I certainly prefer to think of uncertainty rather as a source of opportunity – a second way to understand this quote. Uncertainty is the key for unexpected success in today’s increasingly complex world. The unexpected encounters, unforeseeable events or the unexpected viral effect of an artistic production actually shape much of today’s world. Just before these uncertain things happen, uncertainty was at its maximum. Just after, our world and existence took a turn. The world branched out. If you can’t bear the high level of uncertainty linked with releasing something to the world, then you can’t shape it. You can’t shape your life.
Living with uncertainty is at the same time uncomfortable and exciting. It is not a character trait, it is a choice. So, are you ready to choose to live with a high level of uncertainty in your life? Are you ready to grab those opportunities that will come close to you?
“After you plant a seed in the ground you don’t dig it up every week to see how it is doing” – William Coyne, former 3M executive, quoted in “Weird Ideas that Work” by Robert Sutton.
This sentence was used in the context of creativity: when you’re planting a seed for a new product or a new idea, leave it undisturbed for a while to grow! It is the seedling that is the most fragile phase and needs to be protected.
For example, make sure creative teams operate outside the rush of the corporate world; or on a personal note, make sure that you give time for an idea to grow a bit before exposing it to the harshness of the world.

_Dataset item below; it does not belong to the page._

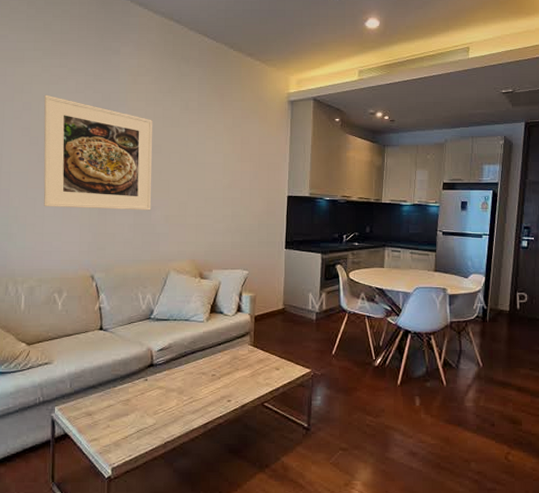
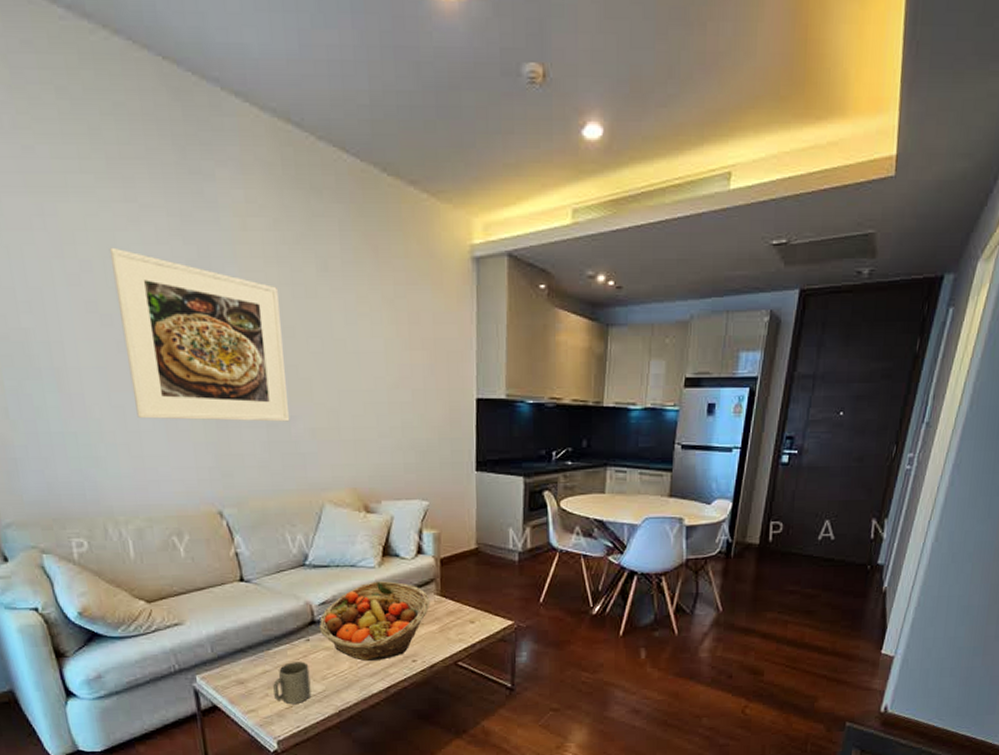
mug: none [114,398,145,434] -> present [273,661,312,704]
fruit basket: none [156,333,245,399] -> present [318,581,430,661]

Because any new idea is just a fragile air draft that can disappear instantly. Because new ideas are precious and need time to grow and develop.
How well are you protecting your new ideas to let them grow enough to face the world?
“Fundamentally, the world is uncertain. Decisions are about the future and your place in the future when that future is uncertain. So what is the key thing you can do to prepare for that uncertainty? You can have the right people with you“.
The next time, instead of spending too much time developing spreadsheet projections over the next decades (which mean absolutely nothing), focus your energy on getting the right people in. Not just people like you, but a diverse and complementary team. Then through conflict and discussions, you’ll make your way through this complex world.
Where is your team right now? When do you start building it to thrive in this complex world?